There were mixed messages during its election campaign last year, but party leader Micheál Martin stated categorically that the party was looking for a stay of at least five years, with charges being introduced after that.

Now the party is agin it. Full stop. In so doing, it has rejected a key finding of the expert commission – set up at its insistence – that “excessive” users should be penalised.

The rationale for water charges is underpinned by Article 9 of the EU Water Framework directive and its “polluter pays” principle. This follows that those who use water abundantly should pay more.

At first glance, Fianna Fáil reverting to water being paid for out of general taxation is politically opportunistic and is seriously out of step with its own voters. The likelihood is the vast majority of Fianna Fáil supporters paid water charges and very few would have seen it as a major issue in the general election. A cynical read would be the party is taking its base for granted and is competing for working class votes in urban centres.

Great store

The party has put great store in two arguments to justify its stance. The first is the claim there is already a law in place to deal with users of excessive water. That is the Water Services Act 2007, specifically Section 53. A person who “materially misuses water” is issued with notices, and could eventually face a fine of €3,000, or even imprisonment.

The problem is identifying the wasteful household.

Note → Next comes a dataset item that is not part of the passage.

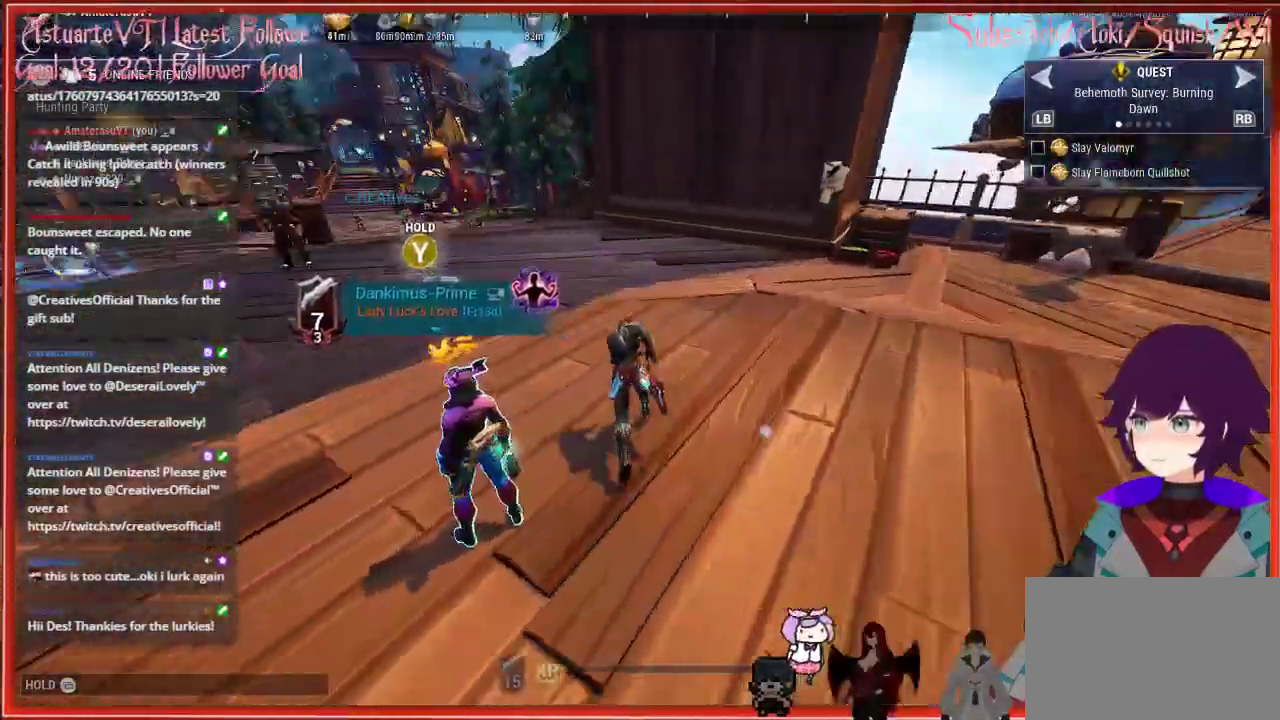
{"buttons": ["R2"], "left_stick": "up", "right_stick": "center", "events": [[367, "left_stick", "up"], [383, "right_stick", "center"]]}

The provisions have been used a handful of times, mostly when a neighbour complains of low water pressure. But as a remedy, it has no effect unless there is an instrument for measuring water use – such as a meter.

This brings us to the second pillar of Fianna Fáil’s approach: use of a district meter rather than a household meter.

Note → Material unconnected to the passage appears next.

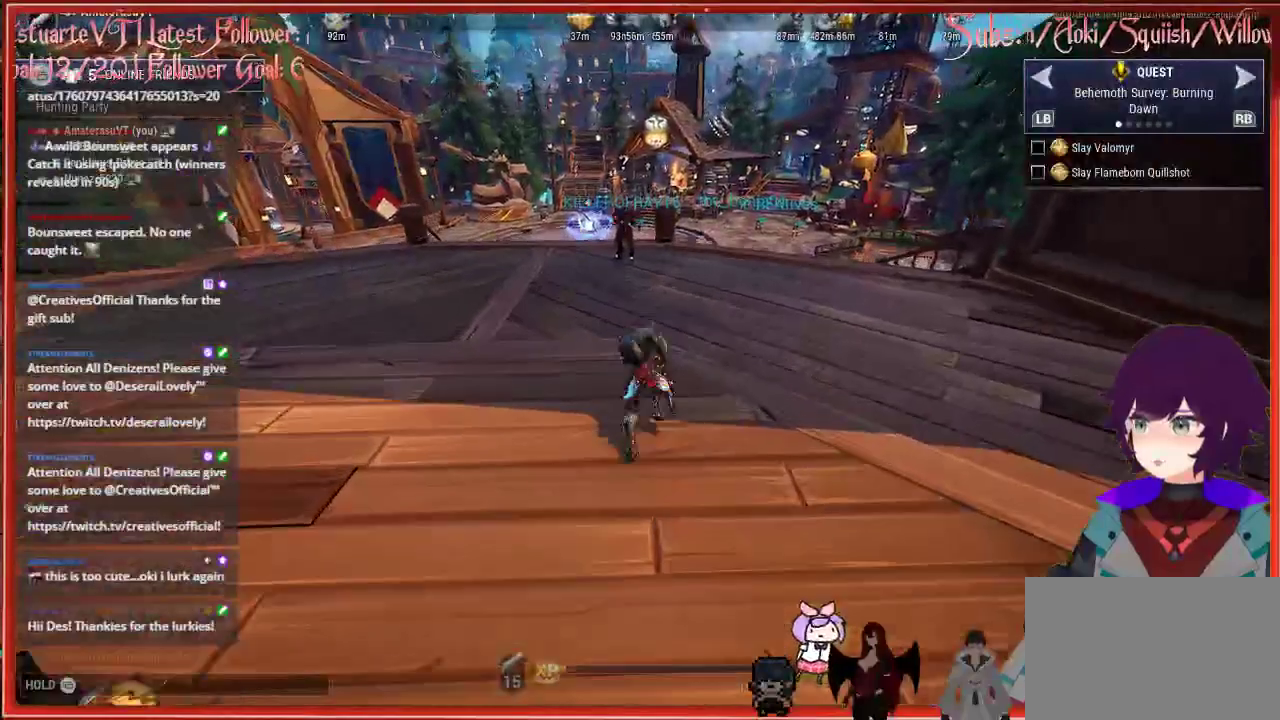
{"buttons": ["R2"], "left_stick": "up", "right_stick": "center", "events": []}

The party paid particular attention to the evidence given by the water companies in Wales (where half of homes have been metered) and Scotland, where there are district meters.

The district meters can identify leaks in an area but not in an individual house. It can achieve more accuracy by testing sounds (ie flowing water) but that only happens at night. It’s useless, then, for detecting excessive use in a particular property – unless Joe Bloggs is washing his car and sprinkling his half-acre of lawn at three in the morning.

Efficiency

The position of Fianna Fáil seems to have moved away from polluter pays to efficiency. The party now believes that few households use excessive water and district meters will find and eliminate leaks.

Which is fine to an extent. However, that is not going to cut the mustard with the EU Commission and such an approach will be a clear breach of Article 9. In addition the flat, general tax will make Ireland exceptional among all EU countries and will be a very inequitable tax, hitting hardest those on relatively low incomes but within the income tax net.

Even in Scotland, where there are not meters, those with the biggest houses pay three times more than those with the smallest houses. The average yearly household charge there, incidentally, is around €400.

And there is evidence that individual domestic meters do contribute to overall efficiency, although Sinn Féin argues it is a temporary effect.

Representatives of group water schemes, representing 300,000 households, gave evidence to the committee which is chaired by Independent Senator Pádraig O Céidigh. They said they were concerned about meters initially but it became evident quickly that most of the leakage was on the consumer side.

With meters, usage came down. It did not just penalise excessive usage by a few. The vast majority of those on the schemes became more efficient with their water usage, the committee heard.